Die zweite Expertenkommission, die sogenannte KFK wurde auf Beschluss der Bundesregierung eingesetzt. Mitglieder waren hier Vertreter der verschiedenen politischen Strömungen sowie Experten aus Wissenschaft, Rechtspraxis und Verwaltung. Als Vertreter der Industrie nahm der damalige BDI-Präsident Ulrich Grillo teil. Nach einem halben Jahr Arbeit übergab die Kommission ihren Abschlussbericht im April 2016 der Bundesregierung. Der einstimmig beschlossene Bericht schlägt eine klare Aufgabenteilung zwischen den Versorgern und dem Bund vor hinsichtlich Rückbau, Zwischenlagerung und Endlagerung und regelt auch die Finanzierung entsprechend. Die gesetzliche Verankerung erfolgte durch das „Gesetz zur Neuordnung der Verantwortung in der kerntechnischen Entsorgung“, das Bundestag und Bundesrat im Dezember 2016 verabschiedet haben.

Urteil des Bundesverfassungsgerichts zum Atomausstieg

Mit besonderer Spannung wurde am 6. Dezember 2016 das Urteil des Bundesverfassungsgerichts zur Verfassungsmäßigkeit des Atomausstiegs 2011 erwartet. Der BDI war vom Bundesverfassungsgericht im Vorfeld zusammen mit anderen Interessengruppen um eine Stellungnahme gebeten worden. Darin betonte der BDI das hohe Gut eines wirksamen Grundrechts und insbesondere Eigentumsschutzes für den Wirtschaftsstandort Deutschland. Dieses sei ein wichtiger Grund für die Stärke unseres Industrielandes. Eine Einschränkung der Grundrechte dürfe nur gestattet sein, wenn sie durch eine begründete Faktenbasis dazu legitimiert werde.

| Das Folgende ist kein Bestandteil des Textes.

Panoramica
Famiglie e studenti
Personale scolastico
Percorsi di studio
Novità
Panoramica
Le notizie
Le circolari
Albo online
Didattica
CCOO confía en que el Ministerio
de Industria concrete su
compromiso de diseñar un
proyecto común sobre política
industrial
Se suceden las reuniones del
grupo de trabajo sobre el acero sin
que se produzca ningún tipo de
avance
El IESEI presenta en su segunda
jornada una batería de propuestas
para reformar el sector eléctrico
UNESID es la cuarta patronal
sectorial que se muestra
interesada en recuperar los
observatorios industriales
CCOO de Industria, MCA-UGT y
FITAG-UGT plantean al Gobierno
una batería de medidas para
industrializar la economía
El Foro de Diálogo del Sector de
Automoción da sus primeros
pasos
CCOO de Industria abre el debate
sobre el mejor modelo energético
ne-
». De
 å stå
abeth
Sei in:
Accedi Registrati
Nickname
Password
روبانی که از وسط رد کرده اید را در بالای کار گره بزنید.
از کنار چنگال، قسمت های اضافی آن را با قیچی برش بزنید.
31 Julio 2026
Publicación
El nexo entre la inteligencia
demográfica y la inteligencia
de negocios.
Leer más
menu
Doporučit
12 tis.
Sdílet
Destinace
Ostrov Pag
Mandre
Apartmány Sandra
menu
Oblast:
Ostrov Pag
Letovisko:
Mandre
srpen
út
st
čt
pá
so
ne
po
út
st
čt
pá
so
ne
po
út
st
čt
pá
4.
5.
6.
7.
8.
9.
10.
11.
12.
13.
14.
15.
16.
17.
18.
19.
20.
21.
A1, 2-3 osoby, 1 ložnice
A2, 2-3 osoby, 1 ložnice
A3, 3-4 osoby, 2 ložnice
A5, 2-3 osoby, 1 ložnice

Die sehr differenzierte Entscheidung des Gerichts im Dezember fand dann ein erhebliches Echo: sie wurde von der Bundesregierung, von den Versorgern, aber auch vom BUND begrüßt und kann damit wohl zu Recht als salomonisch im Sinne einer gesellschaftlichen Befriedung gelten. So sah das Gericht die gesetzlichen Regelungen zum Atomausstieg vom 31. Juli 2011 als zumutbare und auch die Anforderungen des Vertrauensschutzes und des Gleichbehandlungsgebots wahrende Bestimmung von Inhalt und Schranken des Eigentums der Versorger an. Allerdings sei das Eigentumsgrundrecht insoweit verletzt, als die Einführung fester Abschalttermine den Verbrauch der 2002 jedem Kraftwerk zugewiesenen Stromerzeugungskontingente für die Betreiber unmöglich mache. Mit dem Grundrechtsschutz sei auch unvereinbar, dass das Atomausstiegsgesetz von 2011 keine Regelung zum Ausgleich für Investitionen enthielt, die die Betreiber im berechtigten Vertrauen auf die im Jahr 2010 zusätzlich gewährten Stromerzeugungskontingente vorgenommen hatten, die durch den Ausstiegsbeschluss aber entwertet worden waren.

Ausblick

Mit all diesen Ergebnissen sind einige wichtige Etappen beim Kernenergie-Ausstieg genommen. Allerdings bleibt auch noch Erhebliches zu tun, nicht nur bei der Kernenergie, sondern vor allem auch bei der Energiewende und dem Ziel, diese wirtschaftlich und international wettbewerbsfähig zu gestalten.